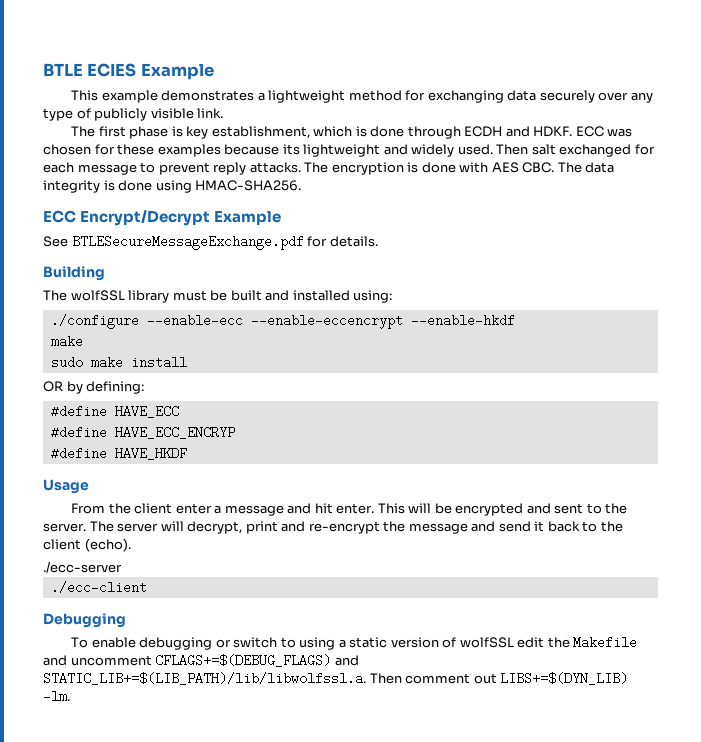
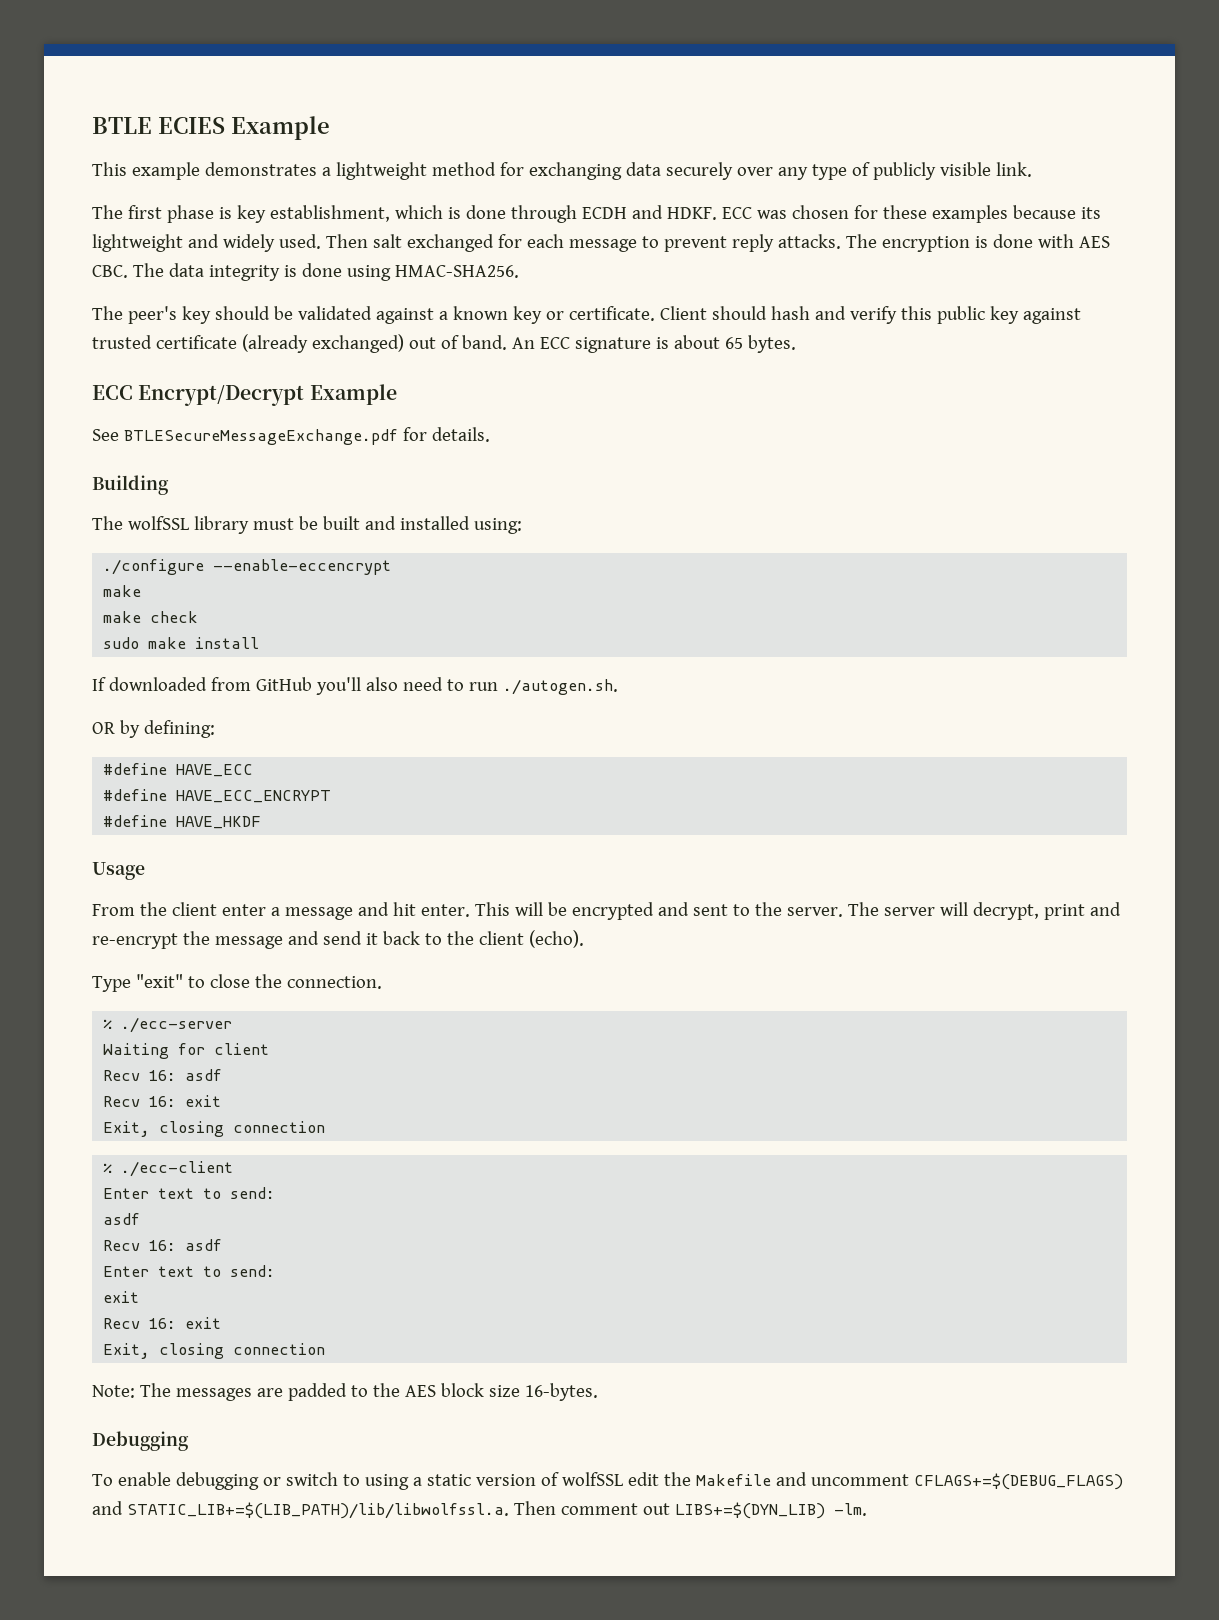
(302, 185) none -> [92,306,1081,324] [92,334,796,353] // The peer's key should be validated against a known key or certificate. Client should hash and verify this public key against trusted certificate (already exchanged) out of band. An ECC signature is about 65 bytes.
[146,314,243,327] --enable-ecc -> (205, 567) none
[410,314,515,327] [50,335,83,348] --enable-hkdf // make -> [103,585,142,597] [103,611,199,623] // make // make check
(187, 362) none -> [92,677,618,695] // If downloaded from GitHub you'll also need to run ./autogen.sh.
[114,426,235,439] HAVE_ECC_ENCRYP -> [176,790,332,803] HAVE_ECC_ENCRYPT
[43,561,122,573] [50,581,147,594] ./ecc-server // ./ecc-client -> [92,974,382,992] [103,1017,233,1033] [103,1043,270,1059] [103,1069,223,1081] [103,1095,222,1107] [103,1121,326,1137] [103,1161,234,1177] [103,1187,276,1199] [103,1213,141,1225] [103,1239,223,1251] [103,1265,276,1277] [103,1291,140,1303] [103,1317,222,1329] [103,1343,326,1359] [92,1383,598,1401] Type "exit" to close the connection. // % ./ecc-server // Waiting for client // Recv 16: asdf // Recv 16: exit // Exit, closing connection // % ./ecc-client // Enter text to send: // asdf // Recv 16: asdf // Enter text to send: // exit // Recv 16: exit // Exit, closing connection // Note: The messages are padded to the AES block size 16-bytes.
---
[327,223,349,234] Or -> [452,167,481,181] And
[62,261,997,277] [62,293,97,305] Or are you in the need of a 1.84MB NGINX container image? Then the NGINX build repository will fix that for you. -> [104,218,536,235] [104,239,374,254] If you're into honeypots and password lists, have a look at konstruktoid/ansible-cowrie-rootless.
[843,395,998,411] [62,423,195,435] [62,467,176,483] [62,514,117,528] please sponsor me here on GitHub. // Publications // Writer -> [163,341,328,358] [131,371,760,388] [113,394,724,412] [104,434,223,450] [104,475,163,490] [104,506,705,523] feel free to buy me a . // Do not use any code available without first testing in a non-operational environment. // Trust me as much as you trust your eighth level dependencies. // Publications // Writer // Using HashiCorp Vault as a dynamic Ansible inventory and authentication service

**What to work on**
Write out exactly the lines that fall from the line with "(187, 362) none" to the line with "[114,426,235,439] HAVE_ECC_ENCRYP ->" in the records above, keeping both ends.

**Answer**
(187, 362) none -> [92,677,618,695] // If downloaded from GitHub you'll also need to run ./autogen.sh.
[114,426,235,439] HAVE_ECC_ENCRYP -> [176,790,332,803] HAVE_ECC_ENCRYPT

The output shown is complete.